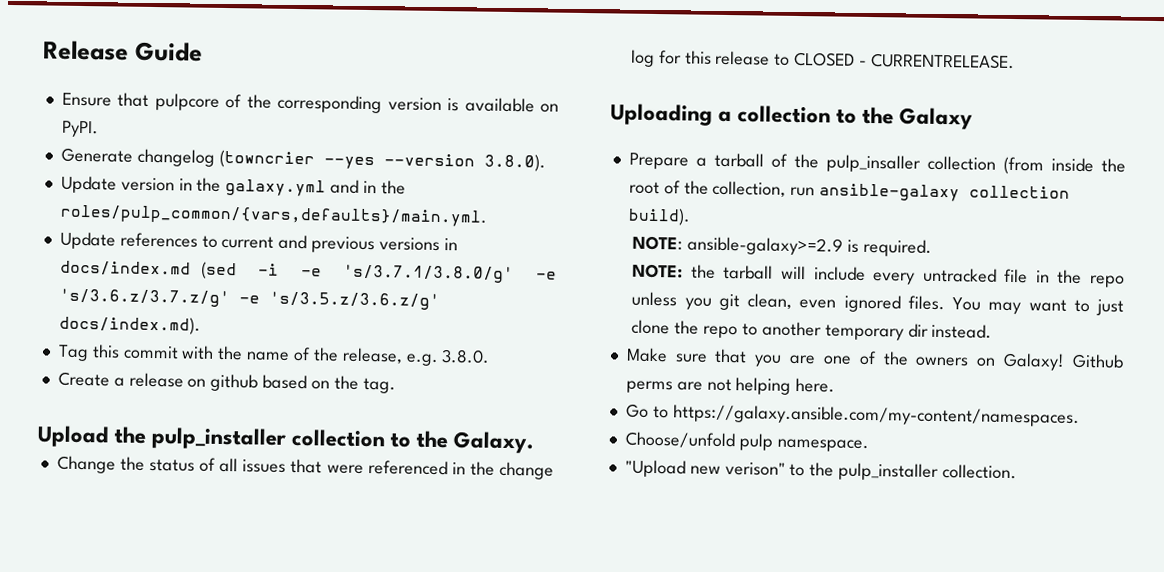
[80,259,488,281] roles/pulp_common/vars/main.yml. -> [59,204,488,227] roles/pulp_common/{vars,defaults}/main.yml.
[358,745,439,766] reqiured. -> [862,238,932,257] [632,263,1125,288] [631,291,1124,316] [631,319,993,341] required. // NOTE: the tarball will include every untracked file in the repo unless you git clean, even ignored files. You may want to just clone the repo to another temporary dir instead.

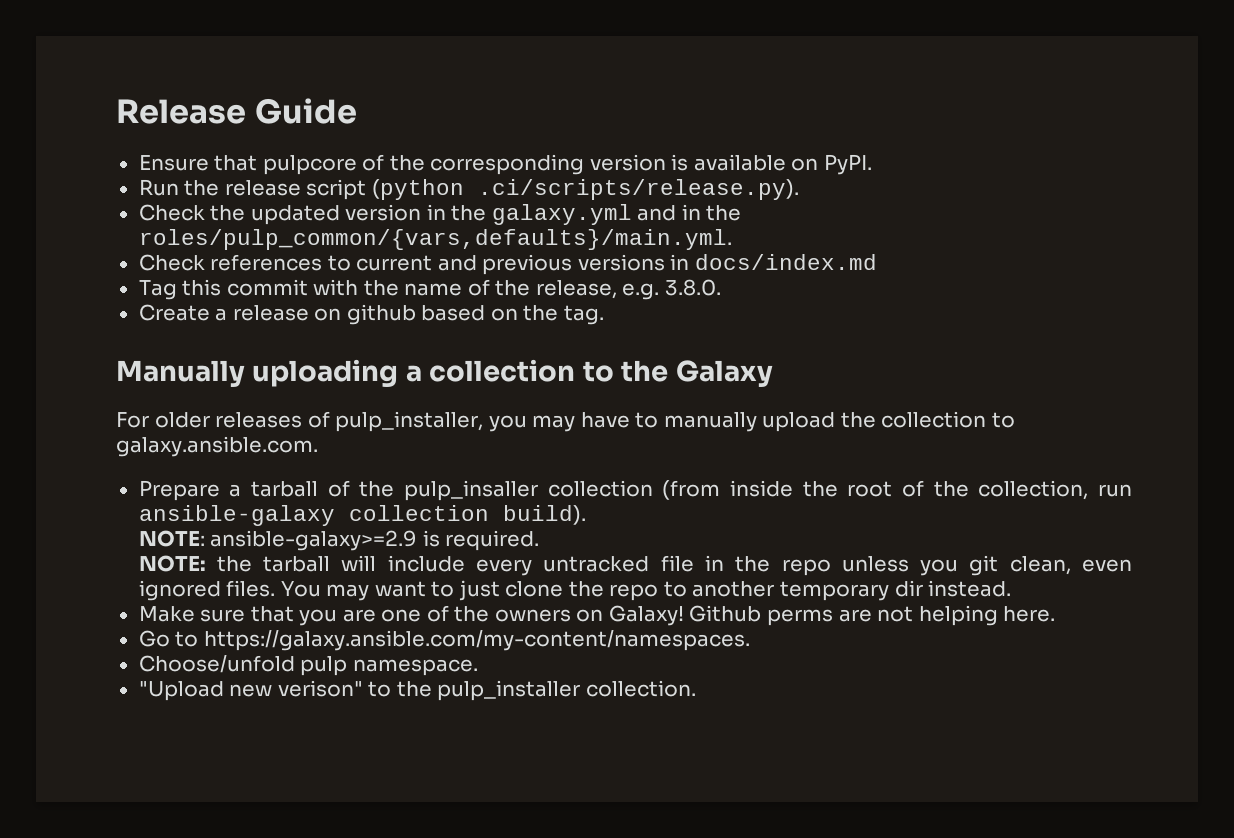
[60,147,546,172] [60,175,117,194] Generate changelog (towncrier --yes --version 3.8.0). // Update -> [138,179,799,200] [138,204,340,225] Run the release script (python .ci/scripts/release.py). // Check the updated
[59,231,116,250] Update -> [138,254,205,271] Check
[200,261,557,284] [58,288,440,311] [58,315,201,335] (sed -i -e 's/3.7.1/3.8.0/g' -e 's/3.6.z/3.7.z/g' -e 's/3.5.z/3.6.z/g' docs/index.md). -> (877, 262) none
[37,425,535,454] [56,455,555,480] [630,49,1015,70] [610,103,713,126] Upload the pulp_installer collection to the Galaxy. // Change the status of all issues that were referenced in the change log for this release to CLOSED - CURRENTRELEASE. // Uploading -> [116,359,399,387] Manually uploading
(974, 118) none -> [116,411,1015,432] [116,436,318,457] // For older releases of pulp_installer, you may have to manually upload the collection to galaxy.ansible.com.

-------

TASK PROMPT >> Please go through the data above and copy each line that has the word "Check".

RESULT >>
[60,147,546,172] [60,175,117,194] Generate changelog (towncrier --yes --version 3.8.0). // Update -> [138,179,799,200] [138,204,340,225] Run the release script (python .ci/scripts/release.py). // Check the updated
[59,231,116,250] Update -> [138,254,205,271] Check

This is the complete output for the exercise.